Катя кивнула, включила чайник – щелчок кнопки, нарастающий гул, привычный, как сердцебиение дома, – и достала две кружки: его – белую, из «Ашана», с трещинкой на ручке, которая не мешала, но придавала кружке характер; свою – «Лучшей маме на свете», пережившую три переезда и одиннадцать Таниных столкновений с посудной полкой.

Они сидели за столом друг напротив друга, пили чай, и молчали, и в этом молчании было всё, что нужно было сказать, и ничего лишнего. За окном – московская ночь, фонари, мокрый асфальт, далёкая сирена «скорой», которая то приближалась, то удалялась, как маятник чужой беды. Парк за домом чернел, и голые ветки клёнов рисовали на фоне облачного неба сеть, тонкую и сложную, как нервная система города, который не спит, потому что не умеет.

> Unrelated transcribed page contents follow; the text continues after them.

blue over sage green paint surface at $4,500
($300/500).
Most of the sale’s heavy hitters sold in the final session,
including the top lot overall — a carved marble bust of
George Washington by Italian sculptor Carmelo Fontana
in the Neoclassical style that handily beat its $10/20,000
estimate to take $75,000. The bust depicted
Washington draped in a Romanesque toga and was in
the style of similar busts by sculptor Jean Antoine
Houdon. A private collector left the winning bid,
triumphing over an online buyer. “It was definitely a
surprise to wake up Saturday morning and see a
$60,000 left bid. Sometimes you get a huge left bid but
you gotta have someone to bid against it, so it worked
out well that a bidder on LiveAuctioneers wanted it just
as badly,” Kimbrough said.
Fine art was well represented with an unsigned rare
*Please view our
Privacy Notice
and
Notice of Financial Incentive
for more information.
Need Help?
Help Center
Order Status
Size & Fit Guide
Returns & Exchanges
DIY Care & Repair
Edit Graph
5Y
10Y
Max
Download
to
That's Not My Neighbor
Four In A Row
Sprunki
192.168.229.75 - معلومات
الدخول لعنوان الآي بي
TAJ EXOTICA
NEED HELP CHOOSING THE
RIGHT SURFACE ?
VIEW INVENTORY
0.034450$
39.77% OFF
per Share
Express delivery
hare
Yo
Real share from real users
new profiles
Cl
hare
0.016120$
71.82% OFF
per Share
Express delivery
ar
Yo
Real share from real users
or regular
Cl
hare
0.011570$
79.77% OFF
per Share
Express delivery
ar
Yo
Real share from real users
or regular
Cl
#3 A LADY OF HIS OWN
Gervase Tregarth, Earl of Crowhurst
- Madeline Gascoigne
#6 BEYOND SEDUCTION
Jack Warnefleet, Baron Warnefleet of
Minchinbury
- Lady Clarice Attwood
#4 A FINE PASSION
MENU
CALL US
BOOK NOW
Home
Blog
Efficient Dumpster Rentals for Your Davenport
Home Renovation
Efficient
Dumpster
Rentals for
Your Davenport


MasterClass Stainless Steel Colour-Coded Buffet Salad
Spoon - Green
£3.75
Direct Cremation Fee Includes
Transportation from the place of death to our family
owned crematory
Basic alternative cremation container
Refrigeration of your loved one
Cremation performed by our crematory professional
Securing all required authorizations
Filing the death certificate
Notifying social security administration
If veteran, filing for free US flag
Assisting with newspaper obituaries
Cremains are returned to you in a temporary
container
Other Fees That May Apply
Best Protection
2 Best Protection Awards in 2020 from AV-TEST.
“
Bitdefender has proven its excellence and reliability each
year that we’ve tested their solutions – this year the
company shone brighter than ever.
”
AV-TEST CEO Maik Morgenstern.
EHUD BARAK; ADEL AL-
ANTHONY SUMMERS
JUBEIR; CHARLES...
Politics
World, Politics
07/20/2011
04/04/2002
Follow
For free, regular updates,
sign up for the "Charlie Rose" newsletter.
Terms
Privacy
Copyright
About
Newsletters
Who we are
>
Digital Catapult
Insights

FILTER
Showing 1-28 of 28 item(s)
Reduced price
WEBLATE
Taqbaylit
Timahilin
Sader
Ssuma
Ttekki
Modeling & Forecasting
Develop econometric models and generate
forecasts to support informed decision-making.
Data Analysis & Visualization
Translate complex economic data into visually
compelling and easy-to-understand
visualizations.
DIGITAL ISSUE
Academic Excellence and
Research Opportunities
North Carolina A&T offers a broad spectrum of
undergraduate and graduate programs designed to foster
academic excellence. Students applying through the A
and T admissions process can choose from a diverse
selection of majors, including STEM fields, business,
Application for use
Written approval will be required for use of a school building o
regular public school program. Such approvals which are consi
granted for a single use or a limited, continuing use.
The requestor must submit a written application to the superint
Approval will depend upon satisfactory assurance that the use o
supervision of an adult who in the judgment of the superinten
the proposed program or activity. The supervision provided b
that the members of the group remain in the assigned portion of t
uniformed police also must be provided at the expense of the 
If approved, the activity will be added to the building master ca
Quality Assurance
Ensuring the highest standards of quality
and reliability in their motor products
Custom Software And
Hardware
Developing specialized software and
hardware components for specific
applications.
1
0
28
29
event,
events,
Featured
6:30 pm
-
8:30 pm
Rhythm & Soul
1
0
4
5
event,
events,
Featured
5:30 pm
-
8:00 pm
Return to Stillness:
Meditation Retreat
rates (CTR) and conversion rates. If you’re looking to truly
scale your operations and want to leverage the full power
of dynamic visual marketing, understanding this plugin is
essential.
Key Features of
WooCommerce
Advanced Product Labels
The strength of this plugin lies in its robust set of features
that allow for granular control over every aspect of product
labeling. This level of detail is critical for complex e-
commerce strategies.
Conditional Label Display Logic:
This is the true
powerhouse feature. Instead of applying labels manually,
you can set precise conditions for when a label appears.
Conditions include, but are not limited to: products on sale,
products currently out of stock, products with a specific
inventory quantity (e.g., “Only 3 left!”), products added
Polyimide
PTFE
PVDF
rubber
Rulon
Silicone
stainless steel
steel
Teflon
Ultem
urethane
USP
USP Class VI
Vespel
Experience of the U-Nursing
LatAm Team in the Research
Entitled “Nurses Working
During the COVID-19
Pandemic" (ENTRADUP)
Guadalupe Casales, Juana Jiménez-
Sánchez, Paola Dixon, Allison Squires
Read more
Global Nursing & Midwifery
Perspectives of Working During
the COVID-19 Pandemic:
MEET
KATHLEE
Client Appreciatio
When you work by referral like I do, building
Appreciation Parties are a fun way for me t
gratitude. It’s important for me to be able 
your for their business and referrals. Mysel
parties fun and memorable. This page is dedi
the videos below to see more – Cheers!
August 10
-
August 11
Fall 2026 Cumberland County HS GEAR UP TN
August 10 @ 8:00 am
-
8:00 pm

Обычный вечер их обычной семьи – с чаем, с трещинкой на кружке, с четырьмя розетками, с дочерьми за стенкой и дверью между комнатами, приоткрытой ровно на ширину шёпота.

Катя допила чай, поставила кружку в раковину и, проходя мимо Димы, положила руку ему на плечо – коротко, привычно, как ставят подпись под документом, который и так действителен, просто чтобы подтвердить.

Дима остался на кухне один. Допил свой чай. Вымыл обе кружки – и свою, и её, – и поставил сушиться на полотенце рядом с раковиной: его – слева, её – справа, как стояли всегда, на каждой кухне, в каждой квартире, в каждом городе.

Потом выключил свет.

Постоял в темноте, как стоял неделю назад, и месяц назад, и будет стоять завтра, – прислушиваясь к тому, что нельзя услышать ухом, но нельзя и не услышать, если ты – это ты. Тишина. Город за окном. Дыхание семьи за стенами. Скрип кровати – Таня повернулась во сне. Шелест страницы – Тая ещё читает, хотя ей давно пора спать.

И где-то далеко – не в пространстве, а в том измерении, которое доступно только знанию, – тихий, мягкий, терпеливый звук: шаги кота, который трётся о ногу. Который не нападает. Но знает, где ты живёшь.

Дима закрыл кухонную дверь, проверил замок на входной – два оборота, как всегда, – и пошёл спать. Утром будут новые дела, новые клиенты, новые победы, которых, возможно, должно быть меньше, – и новая запись в зелёной тетради, и новый день обычной семьи, которая обычной не была, не будет и, наверное, никогда не должна была быть.

Мы обычная семья.

Стикер на подоконнике белел в темноте – маленький, выцветший, упрямый, как всё, что Катя приносила в этот дом: не мистику, не знание, не дар – а веру в то, что иногда достаточно просто сказать слова, чтобы они стали правдой. Хотя бы на один вечер. Хотя бы до утра.

Глава 3. Серые мышки

Есть только два способа прожить жизнь: первый – будто чудес не существует, второй – будто кругом одни чудеса.

Утро начиналось со сменки.

Таня ненавидела сменку не за обувь, а за сам ритуал: пакет с кроссовками в левой руке, рюкзак на правом плече, куртка расстёгнута, потому что в вестибюле школы всегда стояла жара, как в прачечной, а за дверью уже держались минус три и ветер с той стороны бульвара, который нёс запах бензина, мокрых листьев и чебуреков из ларька на углу. Ноябрь две тысячи третьего. Москва. Восемь пятнадцать. Школа гудела так, будто в каждую голову вставили отдельный динамик и забыли убавить звук.